**About this exercise**
Hand back all records exactly, pictures omitted.

[Source data]
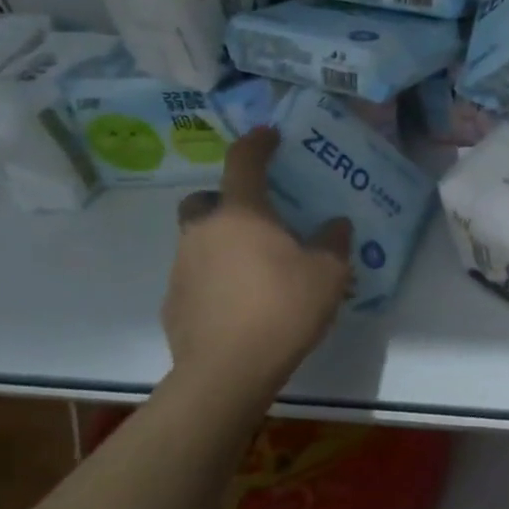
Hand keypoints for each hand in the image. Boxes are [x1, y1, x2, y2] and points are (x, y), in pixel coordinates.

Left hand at [160, 128, 352, 396]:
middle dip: (224, 200)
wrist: (226, 373)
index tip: (269, 135)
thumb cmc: (282, 308)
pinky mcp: (174, 304)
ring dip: (222, 243)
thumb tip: (335, 224)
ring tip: (256, 268)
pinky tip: (240, 303)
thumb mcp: (328, 272)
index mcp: (242, 214)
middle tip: (256, 218)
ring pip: (198, 240)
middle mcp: (204, 232)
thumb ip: (334, 241)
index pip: (244, 162)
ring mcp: (182, 269)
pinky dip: (214, 279)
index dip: (258, 143)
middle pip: (204, 200)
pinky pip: (195, 277)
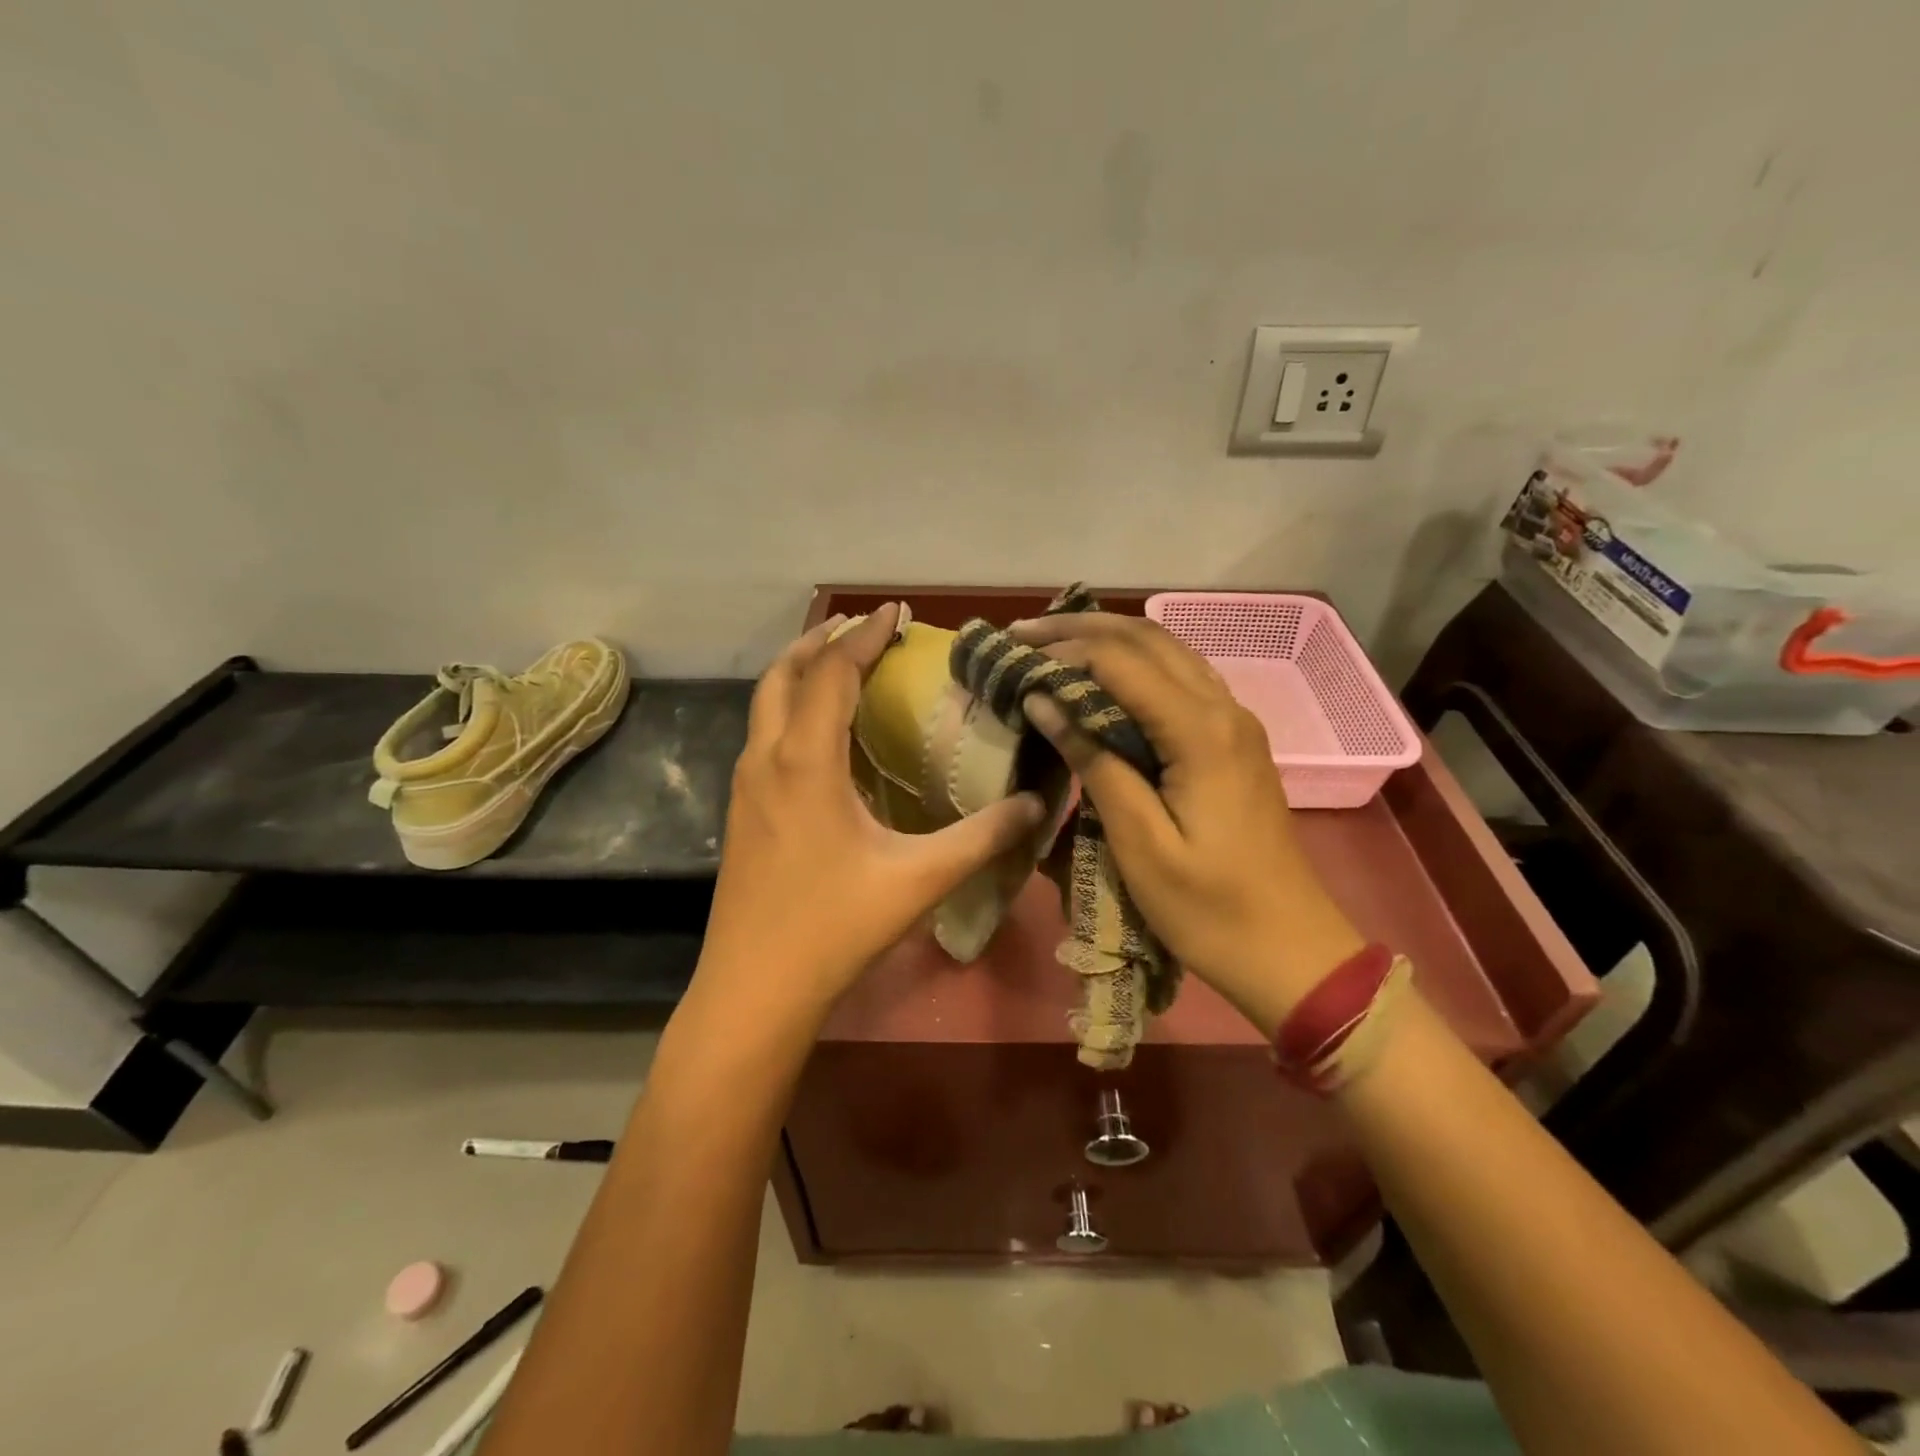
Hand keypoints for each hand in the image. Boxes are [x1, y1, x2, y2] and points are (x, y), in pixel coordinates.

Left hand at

**Written answer**
Hand keypoints for each hand in the image. Boxes are [x1, y1, x2, y2] and points are (x, y), in pixel coordinates.

Left hand at [160, 128, 352, 396]:
middle dip: (224, 200)
wrist: (226, 373)
index tip: (269, 135)
thumb cmc: (282, 308)
pinky mcp: (174, 304)
ring dip: (222, 243)
thumb tip: (335, 224)
ring tip: (256, 268)
pinky tip: (240, 303)
thumb mcp: (328, 272)
index mcp: (242, 214)
middle tip: (256, 218)
ring pip: (198, 240)
middle mcp: (204, 232)
thumb ip: (334, 241)
index pip: (244, 162)
ring mcp: (182, 269)
pinky dip: (214, 279)
index dip: (258, 143)
middle pip: (204, 200)
pinky pip: (195, 277)
Hand keypoints for each hand in the image. Boxes are [x1, y1, x2, y2] and points are (x, y), in pixel coordinates.

Left hand at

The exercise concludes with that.